═════ Source records

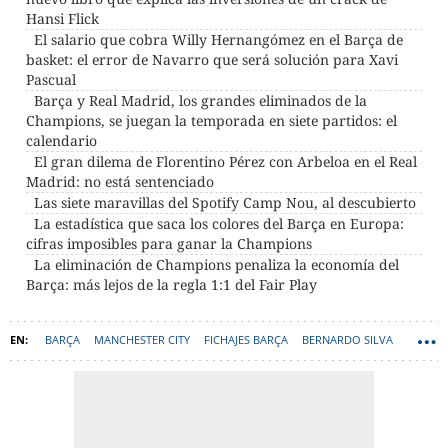
Hansi Flick
El salario que cobra Willy Hernangómez en el Barça de
basket: el error de Navarro que será solución para Xavi
Pascual
Barça y Real Madrid, los grandes eliminados de la
Champions, se juegan la temporada en siete partidos: el
calendario
El gran dilema de Florentino Pérez con Arbeloa en el Real
Madrid: no está sentenciado
Las siete maravillas del Spotify Camp Nou, al descubierto
La estadística que saca los colores del Barça en Europa:
cifras imposibles para ganar la Champions
La eliminación de Champions penaliza la economía del
Barça: más lejos de la regla 1:1 del Fair Play
BARÇA
MANCHESTER CITY
FICHAJES BARÇA
BERNARDO SILVA
DECO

══════════

The problem.
Locate each line in the records that contains the word "para", and copy those lines.

Exercise result.
basket: el error de Navarro que será solución para Xavi
cifras imposibles para ganar la Champions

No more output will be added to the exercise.